::: Input material :::
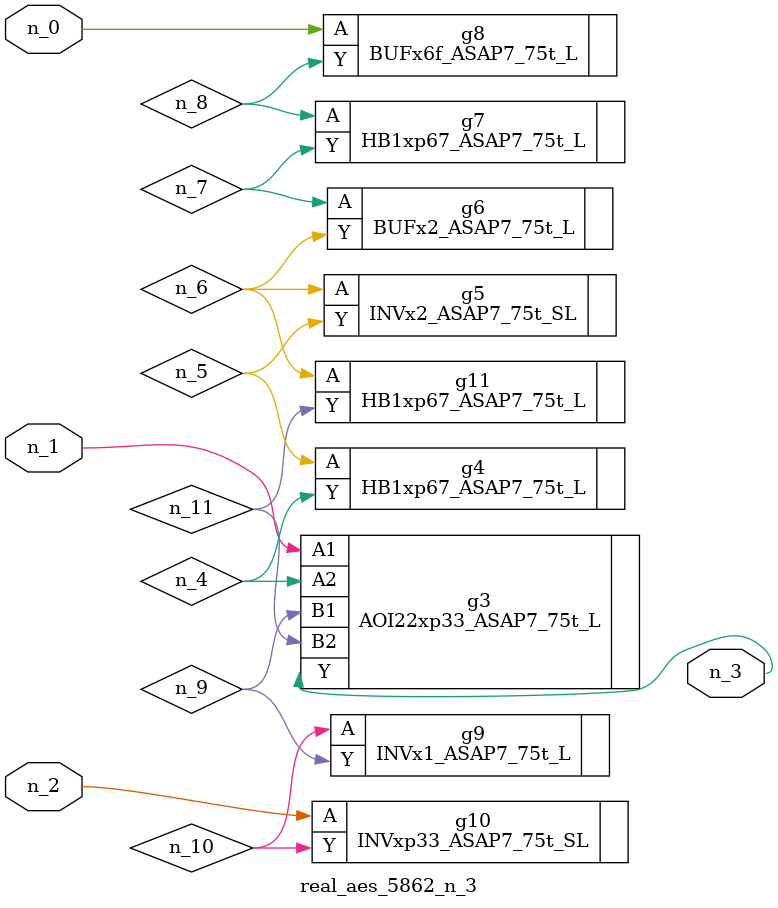
<source format=v>
module real_aes_5862_n_3 (n_0, n_2, n_1, n_3);
input n_0;
input n_2;
input n_1;
output n_3;
wire n_4;
wire n_5;
wire n_7;
wire n_9;
wire n_6;
wire n_8;
wire n_10;
wire n_11;
BUFx6f_ASAP7_75t_L g8 ( .A(n_0), .Y(n_8) );
AOI22xp33_ASAP7_75t_L g3 ( .A1(n_1), .A2(n_4), .B1(n_9), .B2(n_11), .Y(n_3) );
INVxp33_ASAP7_75t_SL g10 ( .A(n_2), .Y(n_10) );
HB1xp67_ASAP7_75t_L g4 ( .A(n_5), .Y(n_4) );
INVx2_ASAP7_75t_SL g5 ( .A(n_6), .Y(n_5) );
HB1xp67_ASAP7_75t_L g11 ( .A(n_6), .Y(n_11) );
BUFx2_ASAP7_75t_L g6 ( .A(n_7), .Y(n_6) );
HB1xp67_ASAP7_75t_L g7 ( .A(n_8), .Y(n_7) );
INVx1_ASAP7_75t_L g9 ( .A(n_10), .Y(n_9) );
endmodule
</source>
:::
Work to complete: Repeat the data above exactly, leaving out any pictures it holds.

Exercise response:
<source format=v>
module real_aes_5862_n_3 (n_0, n_2, n_1, n_3);
input n_0;
input n_2;
input n_1;
output n_3;
wire n_4;
wire n_5;
wire n_7;
wire n_9;
wire n_6;
wire n_8;
wire n_10;
wire n_11;
BUFx6f_ASAP7_75t_L g8 ( .A(n_0), .Y(n_8) );
AOI22xp33_ASAP7_75t_L g3 ( .A1(n_1), .A2(n_4), .B1(n_9), .B2(n_11), .Y(n_3) );
INVxp33_ASAP7_75t_SL g10 ( .A(n_2), .Y(n_10) );
HB1xp67_ASAP7_75t_L g4 ( .A(n_5), .Y(n_4) );
INVx2_ASAP7_75t_SL g5 ( .A(n_6), .Y(n_5) );
HB1xp67_ASAP7_75t_L g11 ( .A(n_6), .Y(n_11) );
BUFx2_ASAP7_75t_L g6 ( .A(n_7), .Y(n_6) );
HB1xp67_ASAP7_75t_L g7 ( .A(n_8), .Y(n_7) );
INVx1_ASAP7_75t_L g9 ( .A(n_10), .Y(n_9) );
endmodule
</source>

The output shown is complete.